# My home made smoke house



## bb53chevpro (Jan 27, 2008)

Here are a few pics of my home made smoke house. As I mentioned before, I was limited to time and cash. It is made from an old garage door. The fire box is made from 3mm thick sheet metal. 

Is the the "thin blue smoke" everyone is looking to get while smoking?


----------



## cowgirl (Jan 27, 2008)

I love it bb53!


----------



## glued2it (Jan 27, 2008)

where there is a smoke house, there is Q!


----------



## desertlites (Jan 27, 2008)

great looking smoke house-I need somthing like that


----------



## gramason (Jan 27, 2008)

Nice lookin smoker.


----------



## richoso1 (Jan 27, 2008)

Well I can see that besides being a smokehead, you're also a handyman. Congrats on a great job!


----------



## bb53chevpro (Jan 27, 2008)

Thanks for all the great responses. But it looks like the conversion to cold smoking (the design of my house) needs more work. One half of the house is smoking better than the other. I will have to come up with some sort of diverter inside the smoke house.


----------



## monty (Jan 27, 2008)

Hey, Smokin' Bro!

You've got a hand up on most folks. Nothing ever works perfectly the first time and a lot can be learned by tinkering up what you have.

Great job and best of luck!

Keep us posted on your progress!

Cheers!


----------



## kookie (Jan 27, 2008)

Good job. Great way of recyling. 

Kookie


----------



## shooterrick (Jan 27, 2008)

Looks great.  Don"t know enoegh but what about one of those small tiny 4 inch fans to circulate the smoke?


----------



## bb53chevpro (Jan 27, 2008)

To get there, I would have to string out a 100 foot cord. But it is an option. thanks.

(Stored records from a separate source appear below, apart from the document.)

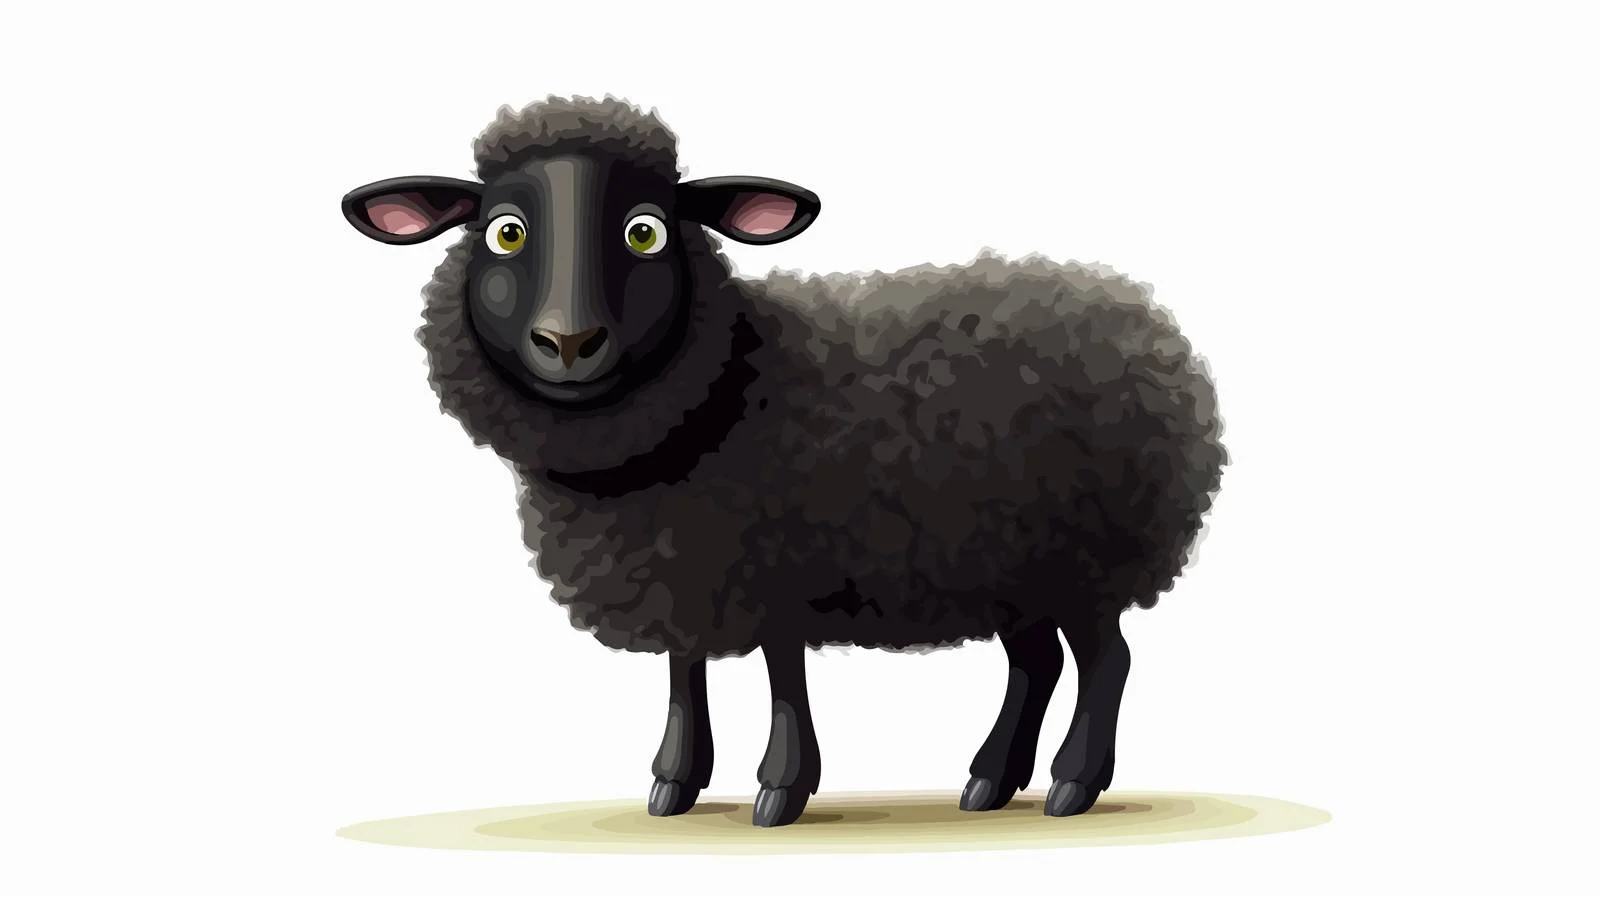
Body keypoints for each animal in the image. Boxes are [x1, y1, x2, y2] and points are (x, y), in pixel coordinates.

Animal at [340, 95, 1227, 828]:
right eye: (505, 231)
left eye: (644, 229)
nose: (568, 340)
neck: (722, 387)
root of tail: (1148, 321)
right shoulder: (685, 561)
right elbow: (684, 669)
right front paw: (675, 780)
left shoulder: (777, 562)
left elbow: (782, 677)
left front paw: (781, 788)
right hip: (1011, 559)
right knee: (1037, 664)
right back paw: (989, 780)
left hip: (1091, 555)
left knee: (1106, 660)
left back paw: (1072, 784)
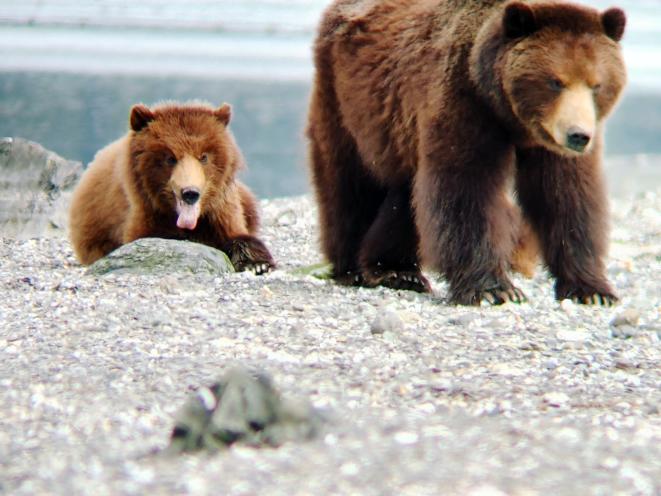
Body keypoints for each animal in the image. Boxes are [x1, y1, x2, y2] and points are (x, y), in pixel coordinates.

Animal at [69, 101, 275, 273]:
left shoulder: (221, 207)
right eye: (170, 158)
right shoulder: (142, 210)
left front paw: (258, 264)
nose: (190, 193)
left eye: (204, 156)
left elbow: (236, 234)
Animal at [307, 0, 626, 305]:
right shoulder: (464, 103)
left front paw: (593, 290)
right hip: (347, 103)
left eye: (596, 84)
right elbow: (466, 189)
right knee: (350, 185)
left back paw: (398, 270)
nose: (578, 136)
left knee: (405, 195)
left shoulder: (550, 146)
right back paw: (354, 268)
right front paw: (494, 289)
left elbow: (566, 197)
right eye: (555, 81)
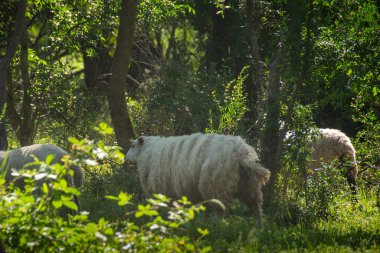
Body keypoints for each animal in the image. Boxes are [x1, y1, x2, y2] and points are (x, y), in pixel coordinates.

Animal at [124, 132, 270, 223]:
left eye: (132, 146)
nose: (125, 158)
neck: (148, 150)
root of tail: (241, 152)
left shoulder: (159, 190)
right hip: (249, 185)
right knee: (257, 208)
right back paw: (259, 228)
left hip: (215, 186)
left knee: (219, 211)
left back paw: (215, 227)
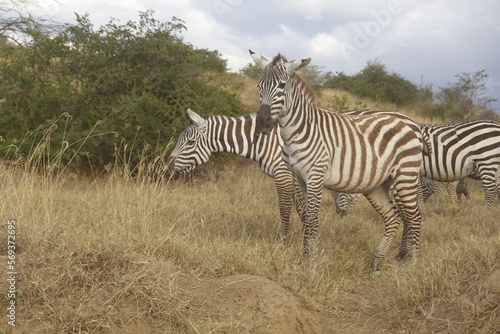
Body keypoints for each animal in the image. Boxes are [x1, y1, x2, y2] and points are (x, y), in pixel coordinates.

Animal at [252, 52, 424, 272]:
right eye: (259, 86)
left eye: (281, 86)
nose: (263, 122)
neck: (297, 132)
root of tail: (412, 122)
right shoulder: (298, 178)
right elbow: (305, 216)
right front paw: (305, 258)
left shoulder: (315, 176)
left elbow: (312, 220)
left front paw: (312, 265)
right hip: (377, 184)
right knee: (393, 218)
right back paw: (376, 263)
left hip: (405, 176)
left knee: (414, 217)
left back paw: (413, 265)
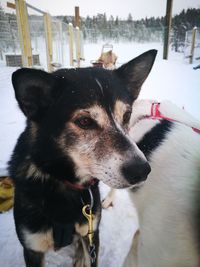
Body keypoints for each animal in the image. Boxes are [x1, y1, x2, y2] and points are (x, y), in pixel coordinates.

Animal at [9, 49, 156, 266]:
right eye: (85, 121)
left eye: (127, 115)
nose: (142, 170)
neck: (61, 182)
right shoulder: (32, 248)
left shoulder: (92, 232)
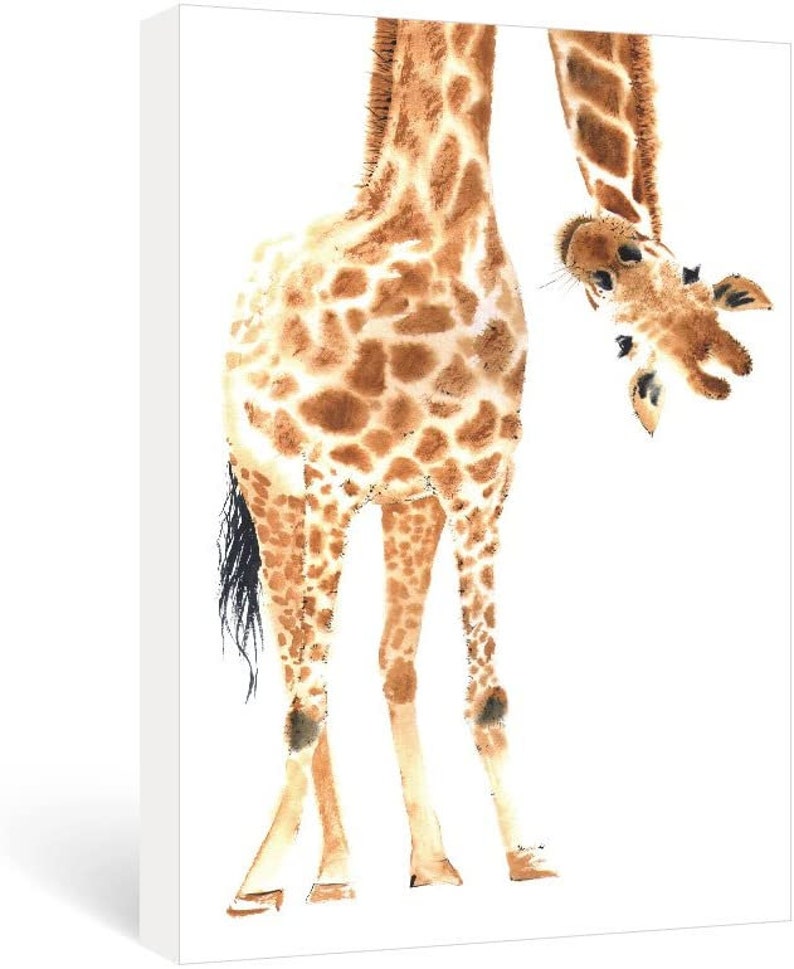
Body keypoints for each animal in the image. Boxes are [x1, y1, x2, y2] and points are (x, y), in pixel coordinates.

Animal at [221, 18, 553, 917]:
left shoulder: (480, 480)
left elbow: (488, 689)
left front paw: (526, 855)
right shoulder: (331, 480)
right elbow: (305, 702)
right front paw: (259, 882)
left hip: (407, 505)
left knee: (388, 662)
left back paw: (428, 862)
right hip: (275, 495)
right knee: (300, 668)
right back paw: (325, 871)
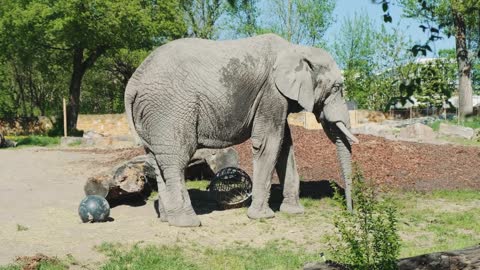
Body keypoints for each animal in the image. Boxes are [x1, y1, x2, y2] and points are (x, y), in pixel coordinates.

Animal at [125, 34, 358, 228]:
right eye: (337, 87)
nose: (349, 212)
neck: (295, 48)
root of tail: (132, 83)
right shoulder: (271, 93)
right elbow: (269, 143)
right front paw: (263, 217)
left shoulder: (275, 98)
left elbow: (285, 145)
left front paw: (294, 212)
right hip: (170, 110)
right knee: (176, 161)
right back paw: (187, 222)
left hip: (152, 116)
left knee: (157, 161)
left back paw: (167, 219)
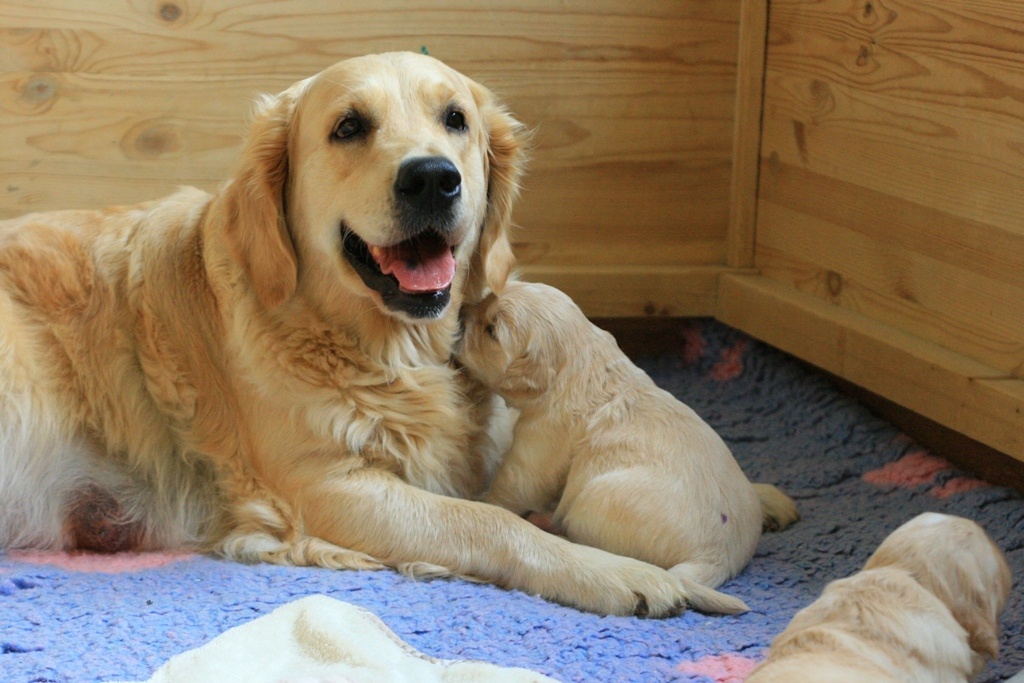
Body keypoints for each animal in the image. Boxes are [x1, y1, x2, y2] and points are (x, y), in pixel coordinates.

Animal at [0, 53, 712, 618]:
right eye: (348, 127)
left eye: (455, 119)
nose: (432, 178)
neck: (382, 348)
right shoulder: (324, 487)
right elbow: (488, 518)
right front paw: (616, 571)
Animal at [454, 278, 798, 614]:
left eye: (491, 330)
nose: (458, 314)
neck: (582, 364)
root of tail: (719, 558)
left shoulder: (538, 445)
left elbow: (509, 488)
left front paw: (483, 501)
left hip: (589, 503)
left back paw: (545, 522)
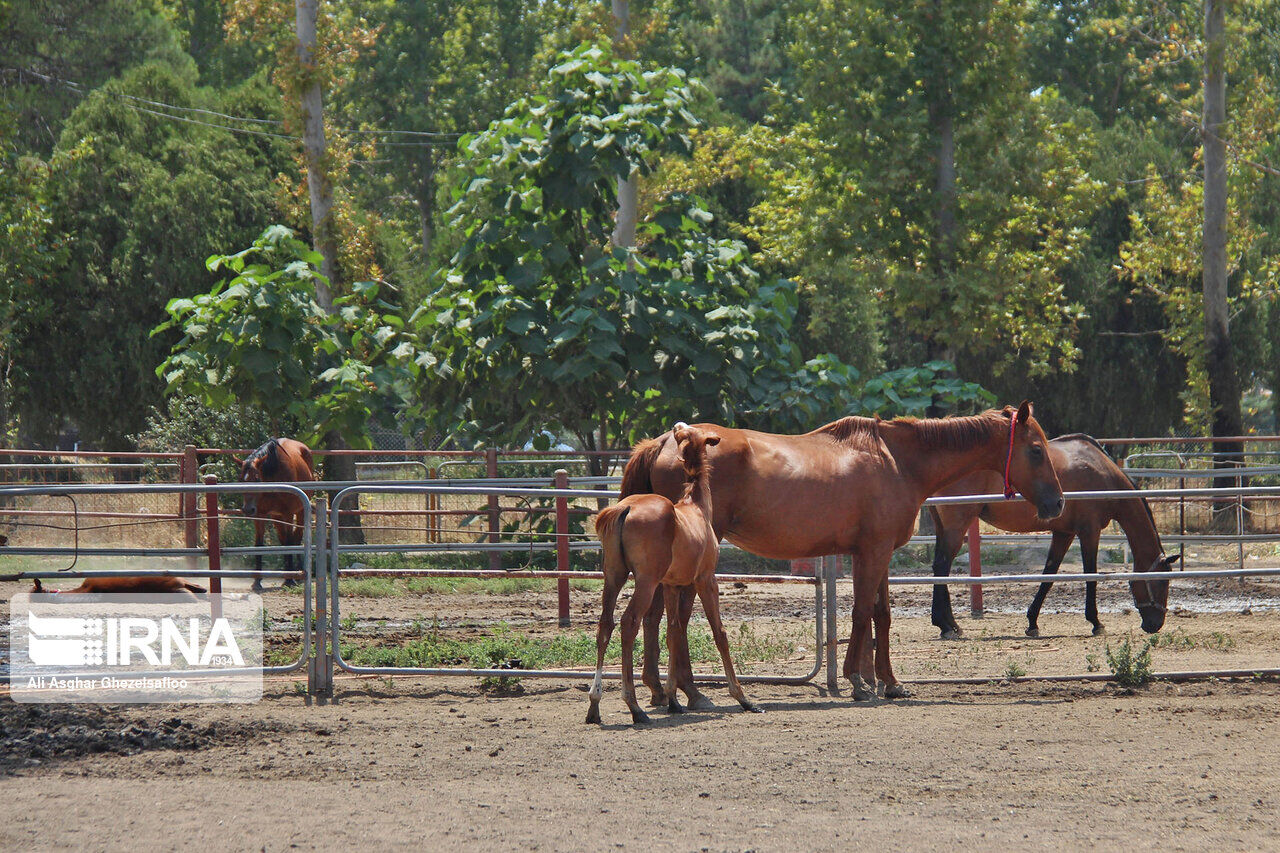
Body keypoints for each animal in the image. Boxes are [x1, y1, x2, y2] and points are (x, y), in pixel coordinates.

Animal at [236, 435, 316, 589]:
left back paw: (297, 573)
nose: (247, 509)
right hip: (275, 516)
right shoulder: (260, 514)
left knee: (296, 538)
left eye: (257, 478)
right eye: (240, 479)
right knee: (284, 539)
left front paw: (290, 580)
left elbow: (290, 543)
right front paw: (257, 581)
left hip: (301, 511)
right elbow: (259, 545)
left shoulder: (288, 513)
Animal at [588, 422, 757, 722]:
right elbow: (719, 632)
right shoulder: (705, 580)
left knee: (605, 625)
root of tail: (624, 508)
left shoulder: (671, 585)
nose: (679, 426)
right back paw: (634, 706)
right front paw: (741, 696)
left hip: (614, 577)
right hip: (645, 583)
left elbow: (673, 632)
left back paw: (594, 705)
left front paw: (673, 699)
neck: (695, 506)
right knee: (629, 623)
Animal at [616, 402, 1059, 701]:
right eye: (1036, 449)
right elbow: (862, 613)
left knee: (655, 617)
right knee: (675, 616)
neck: (898, 461)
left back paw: (660, 690)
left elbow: (881, 616)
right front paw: (857, 681)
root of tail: (663, 442)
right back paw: (689, 692)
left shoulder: (876, 553)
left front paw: (889, 683)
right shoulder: (873, 553)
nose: (1056, 504)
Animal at [931, 432, 1177, 637]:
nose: (1155, 624)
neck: (1103, 474)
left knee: (937, 566)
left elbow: (1049, 575)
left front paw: (1032, 622)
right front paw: (1096, 622)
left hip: (944, 528)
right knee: (943, 566)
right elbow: (1091, 575)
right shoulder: (1089, 531)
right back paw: (949, 625)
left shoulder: (1063, 533)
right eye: (1162, 582)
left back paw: (945, 623)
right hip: (957, 525)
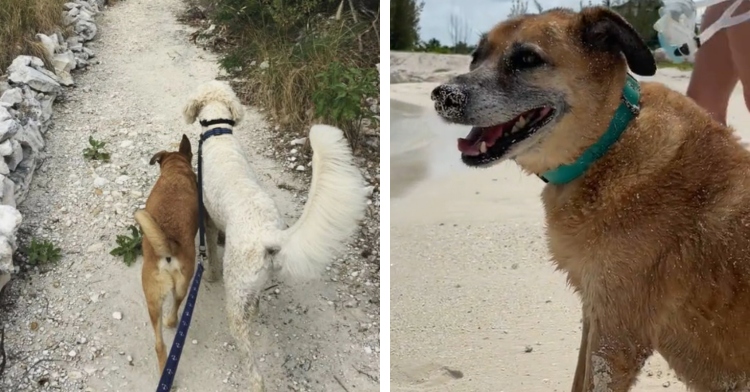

Thanks to all for the feed back.
Andy


----------



## bkennedy (Jan 27, 2008)

It looks like you only have a vent in one location...If you are using one vent it needs to be at the farthest point from the inlet smoke or add two vents that you can control the smoke flow with...like the vent stack of a smoker. That would certainly help distribute you smoke more evenly..A circulating fan would always be a plus..


----------



## bb53chevpro (Jan 28, 2008)

On the back side, at the bottom, there is an intake vent the same size. about 3 inches above that is the smoke intake tube (6" dia). What I have found is on that side (where the intake is), the sausage is turning bright red sooner. There fore I might have to extend the tube farther into the smoke house towards the center.


----------



## bb53chevpro (Jan 28, 2008)

Well, the batch I did today was 82lbs. That was mostly on the top rack. So I guess I could probably stuff 150 lbs in there using 2 out of the 3 racks. The third rack is low and would only use it for hot smoking. (have not tried it yet).


----------



## smokey bryan (Jan 28, 2008)

Great looking smoke house, gonna have to build me one one of these days.


----------